1.   spijker zn. 'gepunte metalen stift'
Mnl. spiker 'spijker' in .xviij. d omme spikere '18 penningen voor spijkers' [1284; VMNW].
Mnd. spiker 'spijker' (vanwaar door ontlening nde. spiger, nno. spiker); mhd. spīcher 'id.'; nfri. spiker; < pgm. *spīkra-.
Afleiding van *spīka-, waaruit on. spíkr 'id.' (nzw. spik, en door ontlening me./ne. spike); met andere betekenis ook pgm. *spīkō- > on. spík 'houtsplinter' (nno. spik).
Verdere herkomst onduidelijk.

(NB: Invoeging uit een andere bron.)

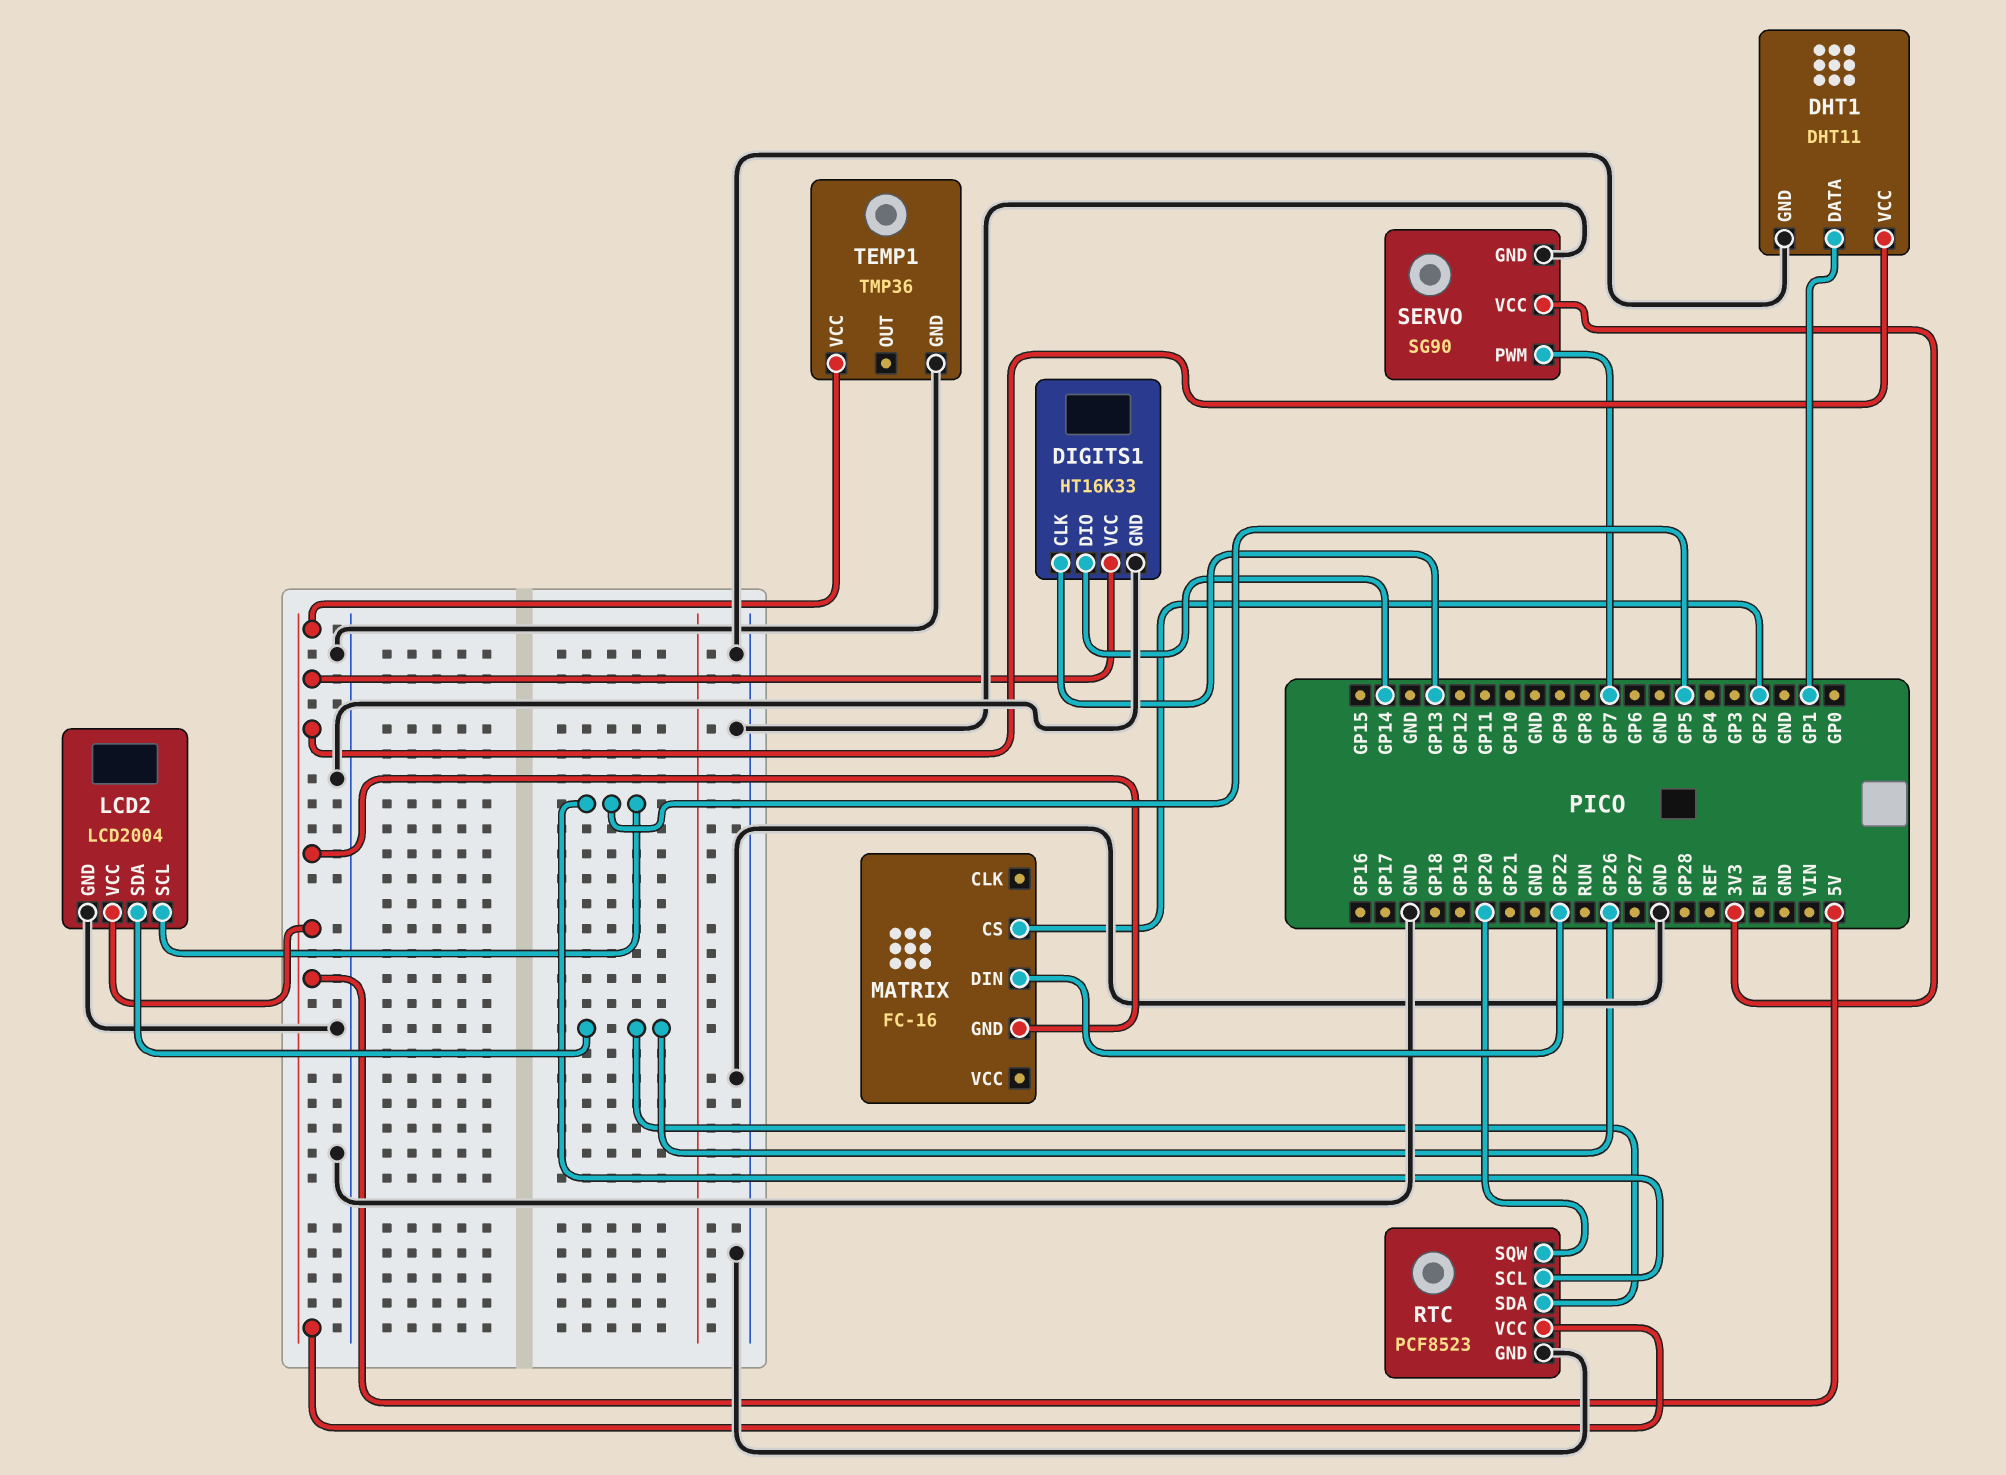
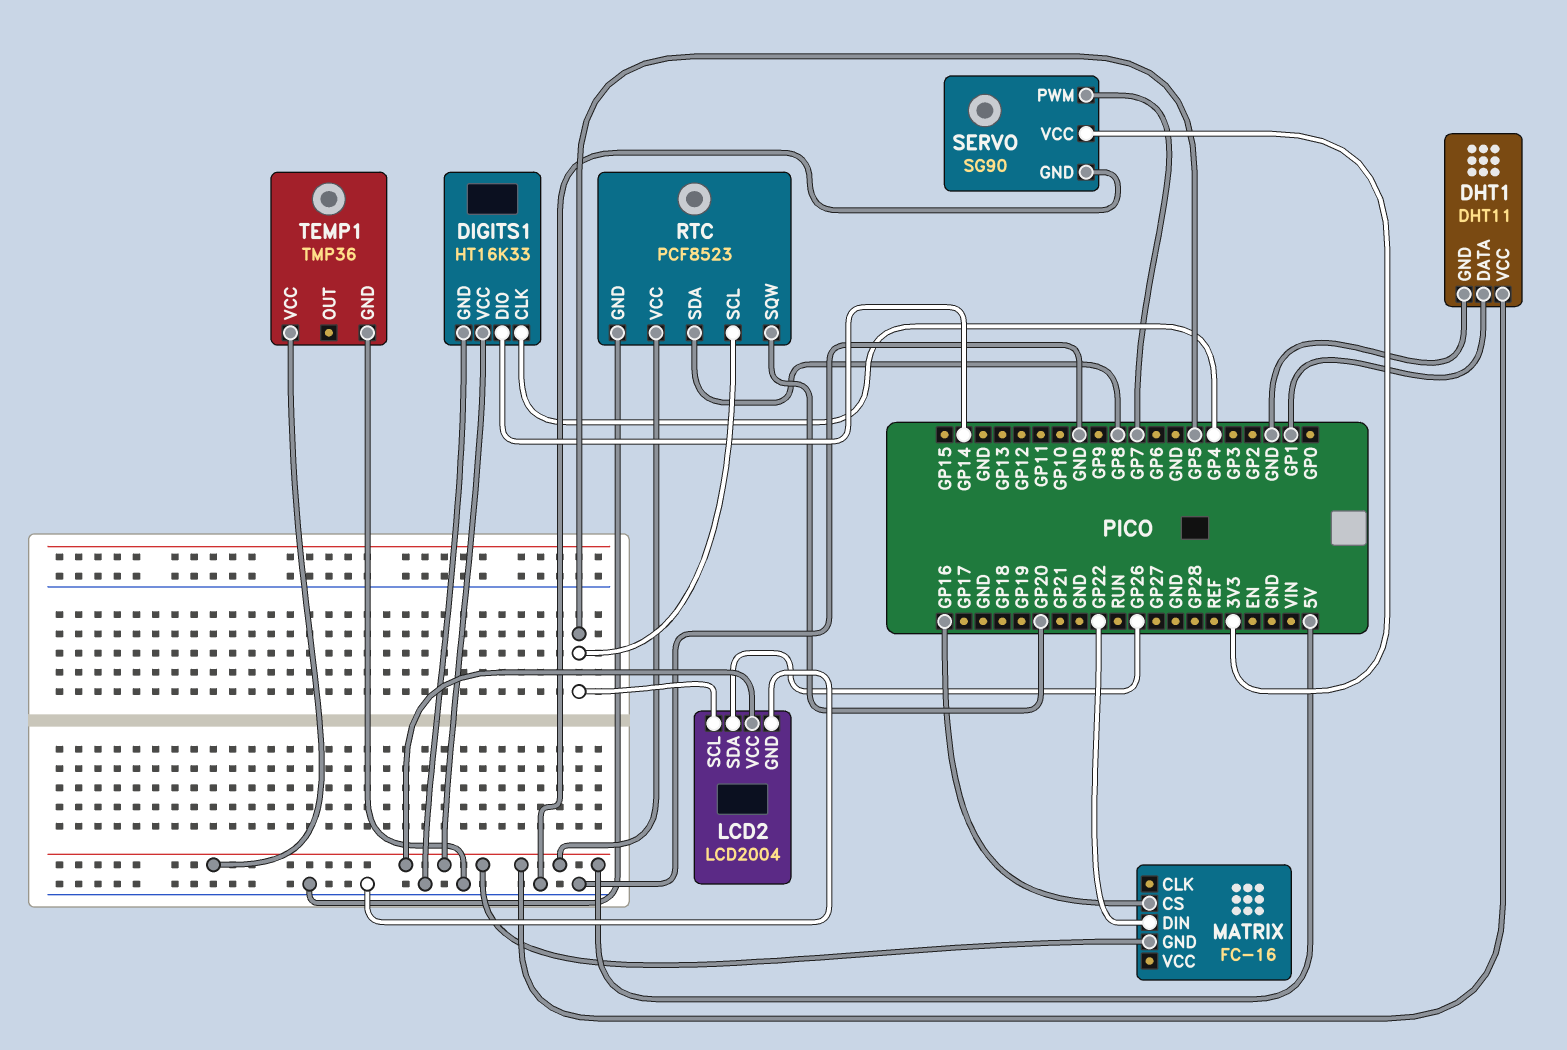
DIGITS1 pin CLK: GP13 -> GP4
MATRIX pin CS: GP2 -> GP16
RTC pin SDA: GP26 -> GP8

Afleiding van Latijn spīca 'korenaar' (OED) lijkt onwaarschijnlijk vanwege het betekenisverschil; weliswaar hebben de hieruit ontwikkelde Romaanse woorden (o.a. Oudfrans espi > Nieuwfrans épi 'aar', Spaans en Portugees espiga 'id.') diverse afgeleide betekenissen, waaronder 'pin, spijker', maar juist deze laatste betekenis is in het Noord-Franse taalgebied geheel onbekend.
Meestal neemt men aan dat pgm. *spīk- < ouder *speik- een uitbreiding is van een wortel *sp(e)i- 'puntig zijn'. Daarvan zouden ook diverse andere woorden zijn afgeleid, zoals specht, spier, spijl, spit 1. Ook het hierboven genoemde Latijnse spīca 'korenaar' hoort hierbij, evenals spīna 'doorn, prikkel' (zie ook spinet).
In het Middelnederlands was dit woord niet frequent. Gebruikelijker was het synoniem nagel; in het BN is dat nog steeds het gewone woord.
spijkerbroek zn. 'jeans'. Nnl. spijkerbroek [1953; Leeuwarder Courant]. Samenstelling van spijker en broek 1. Genoemd naar de enigszins glimmende, op spijkerkoppen gelijkende hechtingen waarmee de naden bezet zijn.